◆ DATA LISTING:
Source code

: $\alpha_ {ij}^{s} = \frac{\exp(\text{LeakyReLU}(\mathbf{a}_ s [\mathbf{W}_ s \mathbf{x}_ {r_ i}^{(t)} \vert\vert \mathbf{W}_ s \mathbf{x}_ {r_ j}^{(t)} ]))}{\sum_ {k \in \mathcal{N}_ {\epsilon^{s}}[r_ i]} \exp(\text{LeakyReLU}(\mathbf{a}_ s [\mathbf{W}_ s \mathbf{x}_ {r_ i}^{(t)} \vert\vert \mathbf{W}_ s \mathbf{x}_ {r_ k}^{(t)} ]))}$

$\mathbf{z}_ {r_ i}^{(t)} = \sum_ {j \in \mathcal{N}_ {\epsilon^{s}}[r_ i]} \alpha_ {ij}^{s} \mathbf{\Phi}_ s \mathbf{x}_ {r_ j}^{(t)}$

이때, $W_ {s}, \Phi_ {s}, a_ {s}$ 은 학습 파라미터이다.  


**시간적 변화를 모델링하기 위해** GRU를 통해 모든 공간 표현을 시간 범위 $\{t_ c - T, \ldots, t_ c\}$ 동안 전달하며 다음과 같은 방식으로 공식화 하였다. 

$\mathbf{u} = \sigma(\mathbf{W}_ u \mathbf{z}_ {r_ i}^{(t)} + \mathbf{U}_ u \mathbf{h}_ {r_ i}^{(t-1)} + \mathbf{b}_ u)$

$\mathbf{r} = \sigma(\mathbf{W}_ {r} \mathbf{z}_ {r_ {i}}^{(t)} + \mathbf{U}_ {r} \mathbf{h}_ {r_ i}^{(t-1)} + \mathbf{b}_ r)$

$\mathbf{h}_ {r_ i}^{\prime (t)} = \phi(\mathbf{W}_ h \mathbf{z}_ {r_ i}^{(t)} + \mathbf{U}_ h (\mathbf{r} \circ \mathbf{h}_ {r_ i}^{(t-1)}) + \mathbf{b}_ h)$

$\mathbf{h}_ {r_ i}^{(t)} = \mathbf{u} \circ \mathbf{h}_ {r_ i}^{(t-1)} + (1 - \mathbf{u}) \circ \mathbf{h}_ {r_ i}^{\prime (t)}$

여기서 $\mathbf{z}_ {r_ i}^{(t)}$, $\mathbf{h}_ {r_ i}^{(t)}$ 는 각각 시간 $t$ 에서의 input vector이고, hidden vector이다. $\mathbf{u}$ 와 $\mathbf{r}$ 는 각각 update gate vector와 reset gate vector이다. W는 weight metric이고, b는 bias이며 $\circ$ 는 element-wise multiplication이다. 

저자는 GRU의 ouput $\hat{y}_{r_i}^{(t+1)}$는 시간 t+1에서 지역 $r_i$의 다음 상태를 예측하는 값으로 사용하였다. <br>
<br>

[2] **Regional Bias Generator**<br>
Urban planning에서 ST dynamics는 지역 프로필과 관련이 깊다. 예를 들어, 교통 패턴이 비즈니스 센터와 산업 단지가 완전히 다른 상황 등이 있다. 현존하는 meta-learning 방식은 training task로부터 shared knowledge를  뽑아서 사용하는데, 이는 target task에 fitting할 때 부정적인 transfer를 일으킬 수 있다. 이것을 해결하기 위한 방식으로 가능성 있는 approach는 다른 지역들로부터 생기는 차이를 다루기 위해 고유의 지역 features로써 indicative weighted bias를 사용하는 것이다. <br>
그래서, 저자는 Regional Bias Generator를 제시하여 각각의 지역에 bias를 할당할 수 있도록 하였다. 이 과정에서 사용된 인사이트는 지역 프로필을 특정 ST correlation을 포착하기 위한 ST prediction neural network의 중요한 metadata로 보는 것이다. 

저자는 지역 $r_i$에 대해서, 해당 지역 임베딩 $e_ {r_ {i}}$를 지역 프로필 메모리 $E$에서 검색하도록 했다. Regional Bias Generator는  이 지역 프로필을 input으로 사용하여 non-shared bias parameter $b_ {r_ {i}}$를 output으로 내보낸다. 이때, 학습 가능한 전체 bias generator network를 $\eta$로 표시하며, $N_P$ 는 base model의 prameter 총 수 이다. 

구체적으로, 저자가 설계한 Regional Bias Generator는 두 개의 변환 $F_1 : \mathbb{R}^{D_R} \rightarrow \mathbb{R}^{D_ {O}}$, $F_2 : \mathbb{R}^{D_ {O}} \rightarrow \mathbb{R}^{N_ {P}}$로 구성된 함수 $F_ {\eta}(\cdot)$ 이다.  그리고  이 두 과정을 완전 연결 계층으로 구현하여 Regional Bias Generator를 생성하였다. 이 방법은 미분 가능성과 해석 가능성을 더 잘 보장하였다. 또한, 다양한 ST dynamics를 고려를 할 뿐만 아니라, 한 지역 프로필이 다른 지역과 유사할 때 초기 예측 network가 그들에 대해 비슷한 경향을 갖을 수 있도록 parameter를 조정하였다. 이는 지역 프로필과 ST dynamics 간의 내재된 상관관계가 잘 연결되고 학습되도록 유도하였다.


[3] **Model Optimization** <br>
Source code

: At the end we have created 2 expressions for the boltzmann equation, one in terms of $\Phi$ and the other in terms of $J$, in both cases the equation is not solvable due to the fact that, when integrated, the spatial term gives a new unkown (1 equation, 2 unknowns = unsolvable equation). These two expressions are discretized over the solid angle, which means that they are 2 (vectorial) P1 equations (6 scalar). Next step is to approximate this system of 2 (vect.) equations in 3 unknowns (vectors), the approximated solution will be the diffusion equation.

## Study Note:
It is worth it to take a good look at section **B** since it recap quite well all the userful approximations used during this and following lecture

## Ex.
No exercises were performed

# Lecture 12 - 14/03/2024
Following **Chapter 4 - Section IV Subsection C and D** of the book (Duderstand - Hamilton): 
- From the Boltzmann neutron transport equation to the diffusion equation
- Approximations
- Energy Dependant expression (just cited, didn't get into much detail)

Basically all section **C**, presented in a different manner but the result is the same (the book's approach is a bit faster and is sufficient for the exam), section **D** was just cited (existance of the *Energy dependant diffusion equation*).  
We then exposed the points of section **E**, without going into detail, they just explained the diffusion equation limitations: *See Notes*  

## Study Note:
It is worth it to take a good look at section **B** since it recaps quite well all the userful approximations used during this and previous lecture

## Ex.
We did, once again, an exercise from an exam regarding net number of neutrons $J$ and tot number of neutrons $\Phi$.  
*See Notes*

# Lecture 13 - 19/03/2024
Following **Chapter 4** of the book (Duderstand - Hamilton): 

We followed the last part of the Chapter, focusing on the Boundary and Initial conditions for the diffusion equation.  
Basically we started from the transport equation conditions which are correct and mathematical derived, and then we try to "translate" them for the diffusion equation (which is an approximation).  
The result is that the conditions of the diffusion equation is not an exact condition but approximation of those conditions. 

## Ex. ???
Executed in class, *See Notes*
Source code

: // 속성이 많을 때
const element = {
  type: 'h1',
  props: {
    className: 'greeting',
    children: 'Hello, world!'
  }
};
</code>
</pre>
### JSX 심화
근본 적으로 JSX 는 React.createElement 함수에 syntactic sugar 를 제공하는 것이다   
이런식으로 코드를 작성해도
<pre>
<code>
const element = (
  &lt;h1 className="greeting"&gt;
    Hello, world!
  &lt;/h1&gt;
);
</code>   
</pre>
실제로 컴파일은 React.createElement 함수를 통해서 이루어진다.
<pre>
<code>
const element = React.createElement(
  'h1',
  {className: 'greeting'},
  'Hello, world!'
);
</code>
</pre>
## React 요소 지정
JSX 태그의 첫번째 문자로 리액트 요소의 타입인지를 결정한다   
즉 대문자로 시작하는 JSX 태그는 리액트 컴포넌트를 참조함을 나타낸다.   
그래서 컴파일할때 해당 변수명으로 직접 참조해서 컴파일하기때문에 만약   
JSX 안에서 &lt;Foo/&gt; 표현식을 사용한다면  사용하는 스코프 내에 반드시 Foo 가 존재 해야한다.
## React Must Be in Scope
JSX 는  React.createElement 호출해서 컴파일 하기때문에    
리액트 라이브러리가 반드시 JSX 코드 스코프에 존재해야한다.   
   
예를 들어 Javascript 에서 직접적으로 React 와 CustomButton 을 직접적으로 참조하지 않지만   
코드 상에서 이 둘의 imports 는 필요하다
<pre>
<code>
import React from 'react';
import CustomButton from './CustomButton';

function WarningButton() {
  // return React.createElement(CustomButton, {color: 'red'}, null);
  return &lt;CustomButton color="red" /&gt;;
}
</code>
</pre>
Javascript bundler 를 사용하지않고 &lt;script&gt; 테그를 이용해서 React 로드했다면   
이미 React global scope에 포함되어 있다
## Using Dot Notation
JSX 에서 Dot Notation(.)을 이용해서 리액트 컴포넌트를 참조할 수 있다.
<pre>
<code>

◆ TASK PROMPT:
How many lines in the listing above contain the string "Notation"? Reply with the number alone.

◆ WRITTEN REPLY:
2